* _Instructions for the task_: Look through the material below and copy exactly the lines from the line with "Cs-137 (Near Seabed), 2023/6/20: 0.0016" to the line with "Cs-137 (Near Seabed), 2024/10/22: 0.0031", those two lines included.
--- Dataset records Enclosed Below ---
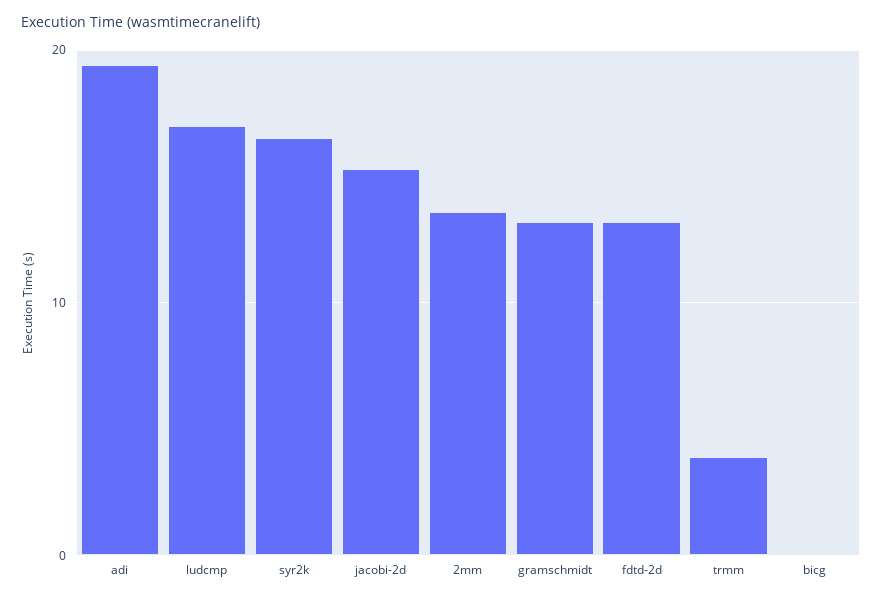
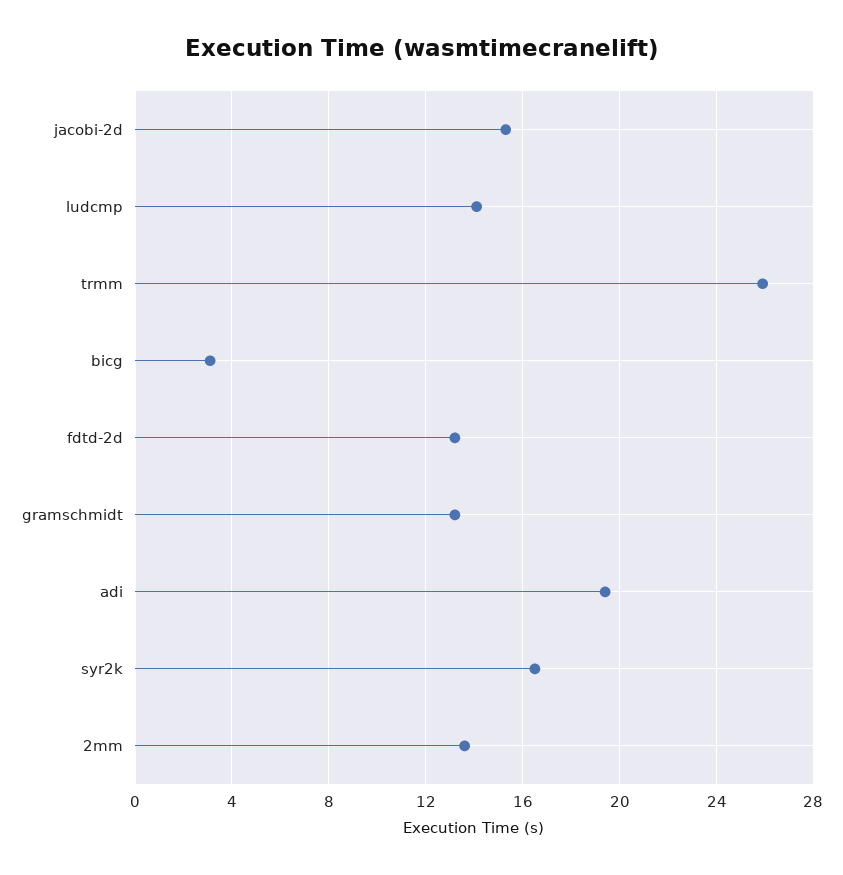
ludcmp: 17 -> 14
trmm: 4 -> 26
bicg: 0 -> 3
--- End of Enclosed Dataset records ---
--- Dataset records Enclosed Below ---
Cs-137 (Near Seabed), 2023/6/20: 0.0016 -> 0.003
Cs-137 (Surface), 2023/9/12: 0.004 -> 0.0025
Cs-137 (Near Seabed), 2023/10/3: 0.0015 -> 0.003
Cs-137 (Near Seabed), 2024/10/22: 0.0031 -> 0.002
--- End of Enclosed Dataset records ---
* _Task solution_:
Cs-137 (Near Seabed), 2023/6/20: 0.0016 -> 0.003
Cs-137 (Surface), 2023/9/12: 0.004 -> 0.0025
Cs-137 (Near Seabed), 2023/10/3: 0.0015 -> 0.003
Cs-137 (Near Seabed), 2024/10/22: 0.0031 -> 0.002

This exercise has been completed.